→ **TO DO**: For the entries below, report every line that includes the word "sintomi".

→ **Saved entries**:
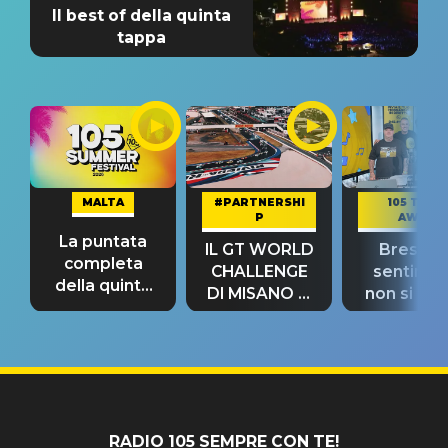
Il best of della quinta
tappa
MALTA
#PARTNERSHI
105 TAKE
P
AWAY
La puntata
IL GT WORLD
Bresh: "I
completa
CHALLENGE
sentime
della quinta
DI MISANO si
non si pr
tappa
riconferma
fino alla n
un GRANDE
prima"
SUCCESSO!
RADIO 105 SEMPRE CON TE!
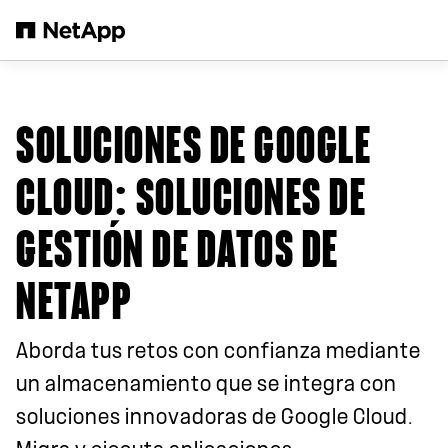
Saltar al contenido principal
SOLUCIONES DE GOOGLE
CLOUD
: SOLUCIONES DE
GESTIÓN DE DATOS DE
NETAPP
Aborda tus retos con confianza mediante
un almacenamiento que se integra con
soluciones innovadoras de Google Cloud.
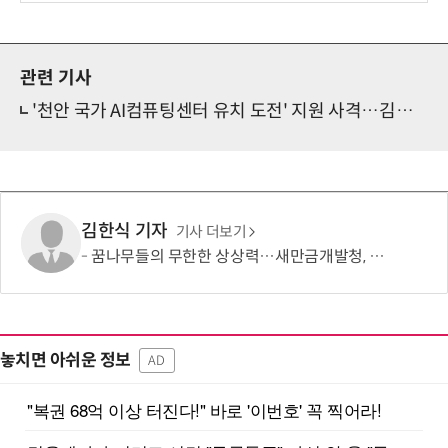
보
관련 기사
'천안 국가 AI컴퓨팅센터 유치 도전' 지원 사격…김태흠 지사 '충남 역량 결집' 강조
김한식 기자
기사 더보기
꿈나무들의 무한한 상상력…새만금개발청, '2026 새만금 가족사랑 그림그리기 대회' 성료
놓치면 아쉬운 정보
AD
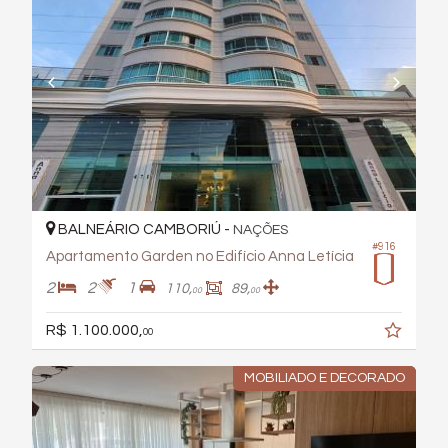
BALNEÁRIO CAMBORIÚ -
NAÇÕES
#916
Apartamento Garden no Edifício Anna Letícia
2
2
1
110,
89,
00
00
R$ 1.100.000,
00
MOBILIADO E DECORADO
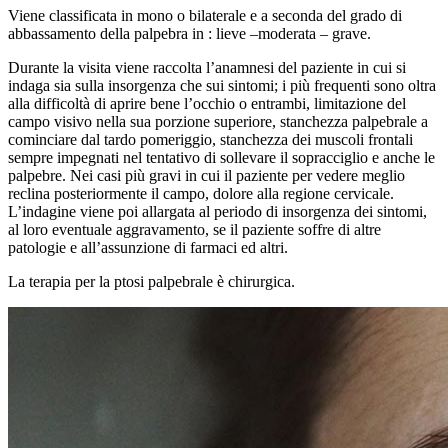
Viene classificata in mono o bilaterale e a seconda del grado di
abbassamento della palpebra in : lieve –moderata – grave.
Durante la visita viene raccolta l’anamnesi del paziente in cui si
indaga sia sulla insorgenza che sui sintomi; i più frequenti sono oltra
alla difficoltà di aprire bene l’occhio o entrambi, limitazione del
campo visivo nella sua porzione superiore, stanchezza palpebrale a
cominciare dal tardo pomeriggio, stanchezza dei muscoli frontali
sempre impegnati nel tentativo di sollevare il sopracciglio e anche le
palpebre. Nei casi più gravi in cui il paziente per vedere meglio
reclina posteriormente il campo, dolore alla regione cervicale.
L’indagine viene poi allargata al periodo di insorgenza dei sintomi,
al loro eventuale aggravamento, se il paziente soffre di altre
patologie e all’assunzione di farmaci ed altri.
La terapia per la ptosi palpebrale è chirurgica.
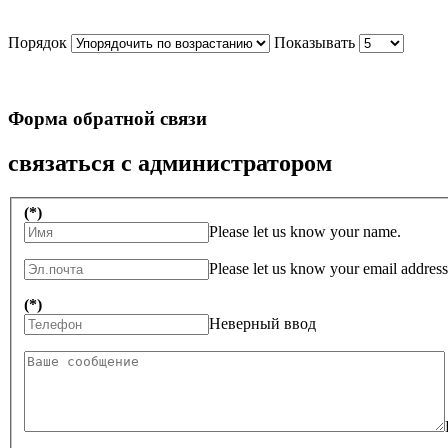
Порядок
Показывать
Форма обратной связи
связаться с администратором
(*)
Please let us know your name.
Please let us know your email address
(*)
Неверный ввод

→ **ANSWER FOR THE TASK**:
indaga sia sulla insorgenza che sui sintomi; i più frequenti sono oltra
L’indagine viene poi allargata al periodo di insorgenza dei sintomi,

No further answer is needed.